The National Association of REALTORS® (NAR), Keller Williams and HomeServices of America were found liable of conspiring to inflate commissions and ordered to pay damages totaling $1.78 billion, a jury in Missouri ruled Tuesday.

In the class-action lawsuit, Sitzer/Burnett, Missouri homesellers alleged that NAR and the brokerages colluded to inflate fees paid by the homeseller, which currently hover around 6% of the home price and are split between the buyer and seller agents. Although the case only pertained to homesellers in the state of Missouri, it’s opened a larger conversation about buyer agent commissions and a similar lawsuit, Moehrl v. NAR, is ongoing.

The trial went on for more than two weeks with NAR CEO Bob Goldberg, HomeServices of America President and CEO Gino Blefari and Keller Williams Founder and CEO Gary Keller all taking the stand. In the end, it took the jury less than three hours to rule against the co-defendants.

Appeals are expected, which could delay changes to real estate transactions and fees by years.

“We disagree with the verdict but respect the jurors who decided the case based on the issues in front of them … This is not the end,” Darryl Frost, a spokesperson for Keller Williams said in a statement. “Looking forward, we will consider all options as we assess the verdict and trial record, including avenues of appeal.”

NAR President Tracy Kasper expressed a similar sentiment. “This matter is not close to being final. We will appeal the liability finding because we stand by the fact that NAR rules serve the best interests of consumers, support market-driven pricing and advance business competition,” Kasper shared in an update. “We remain optimistic we will ultimately prevail. In the interim, we will ask the court to reduce the damages awarded by the jury.
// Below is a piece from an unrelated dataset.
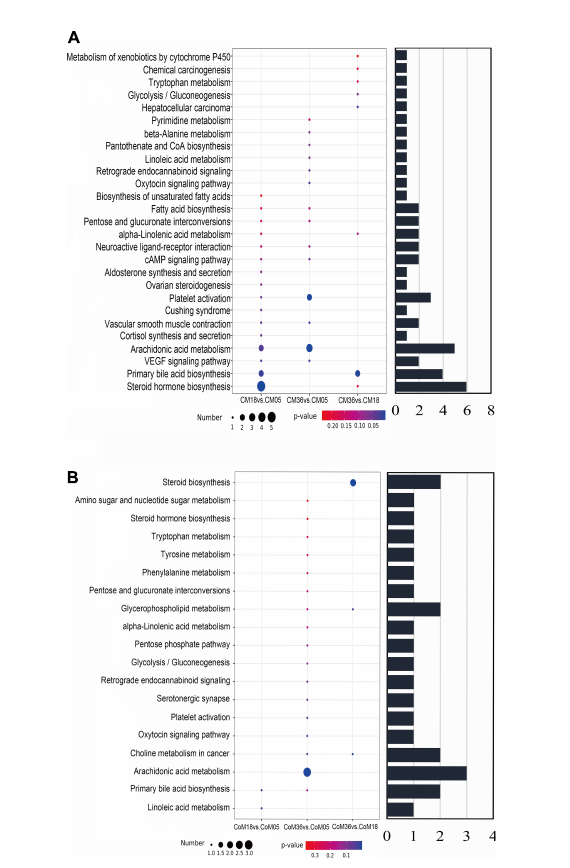
FIGURE6 The bubble diagrams show differential metabolites in cecum (A) and colon (B) to be enriched in the pathways by KEGG analysis. The diameter of the circle shows the number of differential metabolites enriched in this pathway and the bar chart shows the total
Previously, Anywhere Real Estate and RE/MAX were defendants in the lawsuit but settled in early October for $138.5 million, agreeing to make changes to buyer agent commission arrangements. The terms of that settlement are pending approval by a judge.

Around the same time as that settlement, Anywhere opened the option for agents from its many brands, including CENTURY 21, Coldwell Banker, ERA, Sotheby’s International Realty, Corcoran and Better Homes and Gardens Real Estate, to leave NAR. RE/MAX will also no longer require agents to be part of the association. In some markets, though, leaving NAR would also mean losing access to the local MLS.